While I learned a lot during the week, perhaps my most important take-away was a reinforcement of something I’ve been working on in my classes recently: a commitment to transparency. It’s something I’ve noted in my best teachers lately as well: my tae kwon do teacher frequently reminds us of the reasons for various exercises we do, as do the yoga instructors I learn from best. It’s interesting, though: while these instructors, teaching physical skills, frequently explain why we do what we do in class, I have rarely encountered a similar transparency in classroom teaching. And yet it seems to me increasingly valuable.

While my own (excellent) teachers and professors rarely explained why they did what they did in class, I am finding that the better I can articulate my reasons, and share them with my students, the better results I have. That is, you don’t have to write a paper, or discuss this novel, or analyze a poem, because I told you so; you have to write a paper because it is the best way I know to practice the skills of critical reading and thinking, as well as to communicate the results of that reading and thinking. And this specific paper will, I hope, build on the skills we worked on in the last few classes, or on the last assignment. I can’t, of course, be transparent if I haven’t actually thought through the exercises — if I simply replicate what I’ve always done before, or a model that I’ve inherited from someone else without thinking it through for myself. So it’s not easy, but it’s worth the effort. And when I am transparent about my methods and goals, I feel that I can ask for the same from my students: what do they want out of the class? What are they willing to commit? What strengths are they bringing in?

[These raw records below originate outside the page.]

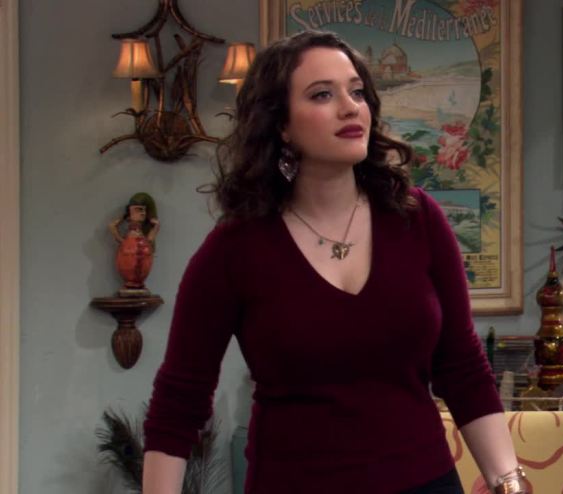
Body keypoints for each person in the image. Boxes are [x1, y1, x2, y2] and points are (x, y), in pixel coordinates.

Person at [141, 30, 528, 494]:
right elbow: (179, 403)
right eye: (322, 94)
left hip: (426, 482)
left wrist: (509, 483)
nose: (350, 107)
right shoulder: (235, 249)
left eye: (357, 92)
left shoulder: (417, 218)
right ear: (281, 124)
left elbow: (463, 367)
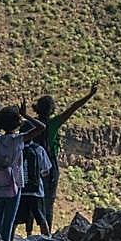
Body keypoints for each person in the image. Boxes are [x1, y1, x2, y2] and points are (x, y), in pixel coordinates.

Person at [33, 83, 98, 232]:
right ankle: (46, 235)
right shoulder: (52, 124)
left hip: (33, 166)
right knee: (49, 202)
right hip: (49, 166)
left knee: (34, 199)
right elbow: (73, 108)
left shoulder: (30, 124)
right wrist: (89, 95)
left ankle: (30, 233)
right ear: (51, 110)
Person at [0, 105, 46, 241]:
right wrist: (26, 115)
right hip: (14, 183)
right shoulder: (18, 140)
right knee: (9, 219)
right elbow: (41, 127)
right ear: (18, 122)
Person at [16, 136, 53, 237]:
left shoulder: (17, 147)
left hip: (19, 189)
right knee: (41, 218)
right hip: (36, 190)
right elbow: (46, 170)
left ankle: (9, 240)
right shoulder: (38, 149)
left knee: (15, 219)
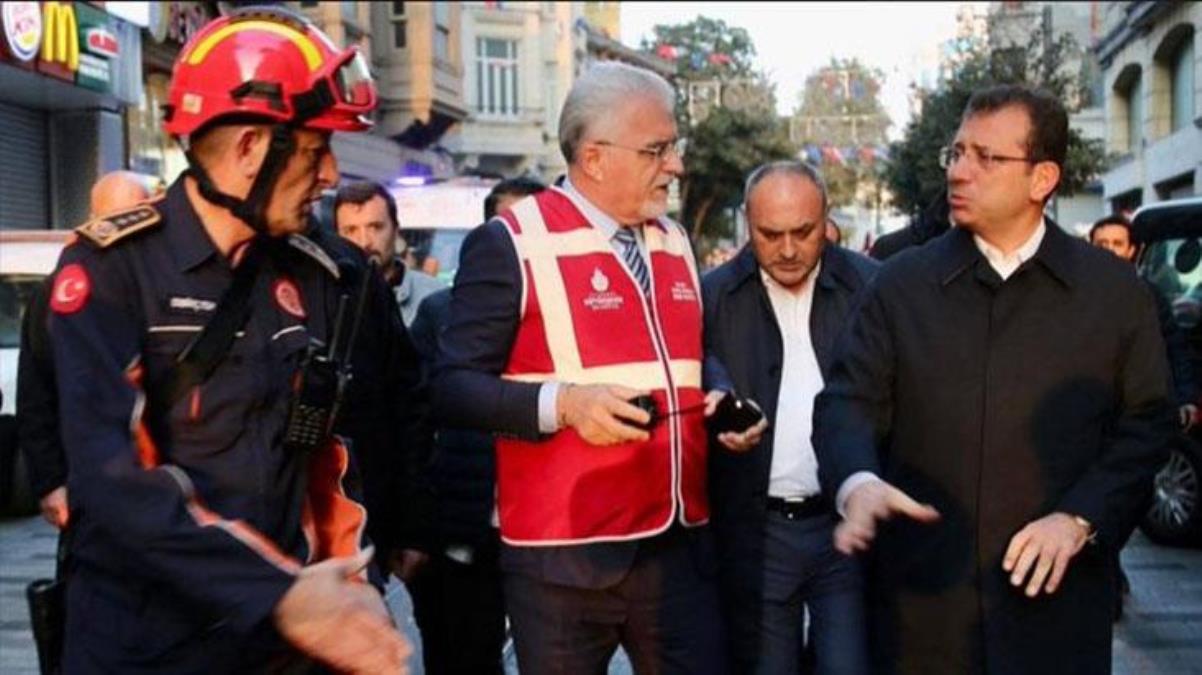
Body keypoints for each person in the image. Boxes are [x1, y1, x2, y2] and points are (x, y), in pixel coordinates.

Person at [46, 8, 411, 672]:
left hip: (283, 639)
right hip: (147, 641)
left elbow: (327, 453)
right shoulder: (108, 267)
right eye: (314, 149)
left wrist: (353, 585)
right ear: (250, 148)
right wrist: (285, 596)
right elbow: (115, 481)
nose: (330, 174)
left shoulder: (325, 272)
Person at [814, 84, 1175, 675]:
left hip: (1056, 607)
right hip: (922, 609)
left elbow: (1147, 424)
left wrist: (1080, 518)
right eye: (956, 153)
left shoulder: (1113, 294)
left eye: (987, 157)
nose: (961, 171)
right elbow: (846, 403)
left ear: (1043, 179)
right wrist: (856, 481)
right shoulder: (900, 284)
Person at [433, 61, 734, 674]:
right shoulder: (512, 240)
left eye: (673, 147)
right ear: (595, 158)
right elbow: (451, 389)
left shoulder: (674, 238)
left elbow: (688, 355)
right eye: (657, 150)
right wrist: (564, 404)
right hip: (563, 561)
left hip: (674, 549)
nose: (675, 165)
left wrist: (720, 392)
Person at [703, 161, 876, 674]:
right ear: (746, 226)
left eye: (802, 232)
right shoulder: (711, 298)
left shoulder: (871, 288)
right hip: (757, 534)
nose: (786, 249)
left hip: (846, 530)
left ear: (826, 220)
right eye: (769, 234)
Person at [404, 176, 547, 675]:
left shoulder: (567, 314)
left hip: (549, 531)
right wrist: (419, 529)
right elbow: (415, 423)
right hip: (467, 528)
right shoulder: (442, 313)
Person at [19, 172, 150, 531]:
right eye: (117, 219)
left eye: (138, 216)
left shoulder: (167, 282)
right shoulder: (59, 290)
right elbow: (37, 393)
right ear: (94, 219)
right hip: (90, 480)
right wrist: (50, 482)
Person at [335, 180, 445, 327]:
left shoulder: (435, 297)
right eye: (351, 230)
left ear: (395, 230)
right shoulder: (324, 296)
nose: (364, 242)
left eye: (375, 227)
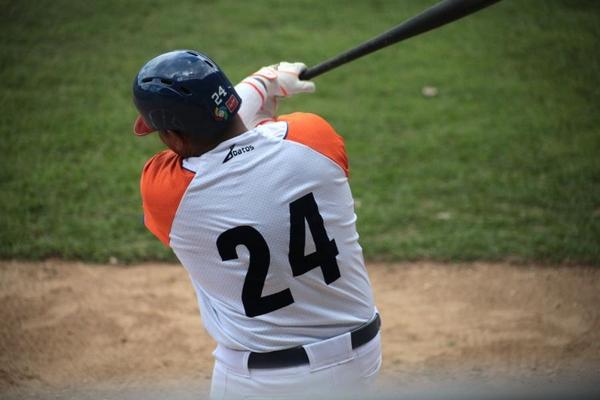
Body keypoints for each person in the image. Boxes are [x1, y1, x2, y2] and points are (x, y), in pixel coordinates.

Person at [132, 49, 381, 399]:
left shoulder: (168, 196)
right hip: (362, 356)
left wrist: (262, 84)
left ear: (172, 136)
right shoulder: (314, 139)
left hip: (266, 383)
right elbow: (247, 130)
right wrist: (265, 83)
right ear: (228, 99)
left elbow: (222, 139)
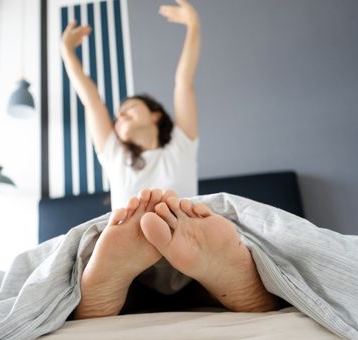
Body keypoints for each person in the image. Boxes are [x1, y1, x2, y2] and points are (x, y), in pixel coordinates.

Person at [60, 0, 201, 209]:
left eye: (130, 108)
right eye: (117, 118)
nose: (121, 117)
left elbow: (183, 82)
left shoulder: (181, 148)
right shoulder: (116, 156)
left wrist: (194, 26)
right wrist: (67, 52)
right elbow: (91, 101)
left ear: (156, 115)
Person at [74, 188, 281, 319]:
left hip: (186, 230)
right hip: (154, 233)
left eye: (128, 113)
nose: (122, 115)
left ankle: (94, 302)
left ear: (157, 117)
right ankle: (241, 287)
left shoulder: (182, 143)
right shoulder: (112, 150)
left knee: (140, 292)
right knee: (192, 287)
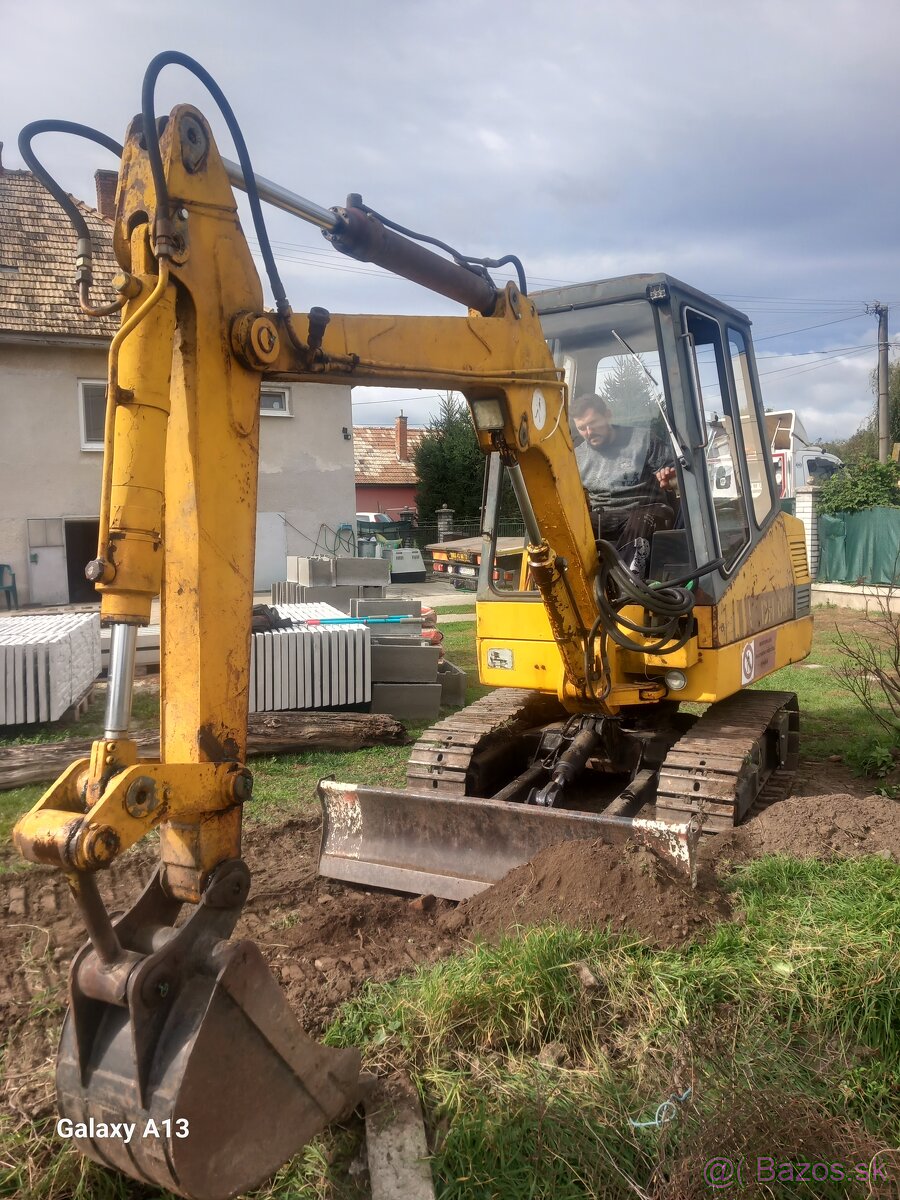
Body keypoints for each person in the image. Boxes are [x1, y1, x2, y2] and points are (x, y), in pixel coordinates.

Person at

This last piece — shared transparency, if you will — is new to me, but I’m ready to give it a try. While I don’t subscribe to the commercial model of education Susan O’Doherty talks about in her latest post, I do want to know what my students want and expect. After all, if I don’t know what they are hoping for, or expecting, my approach may confuse or disorient them. The more transparent we can all be about our expectations, the more likely we are to achieve at least some of them—or revise them, if necessary. That is, I don’t expect to meet all my students’ initial expectations—few of them have really been given the chance to think hard about why they are in college or what they expect to get out of the experience themselves, beyond the obvious status and credentialing goals, and they may not start out ready to articulate their expectations beyond those. But as we work through them together, I’m hoping we can come to some shared goals and then do our best to start meeting them.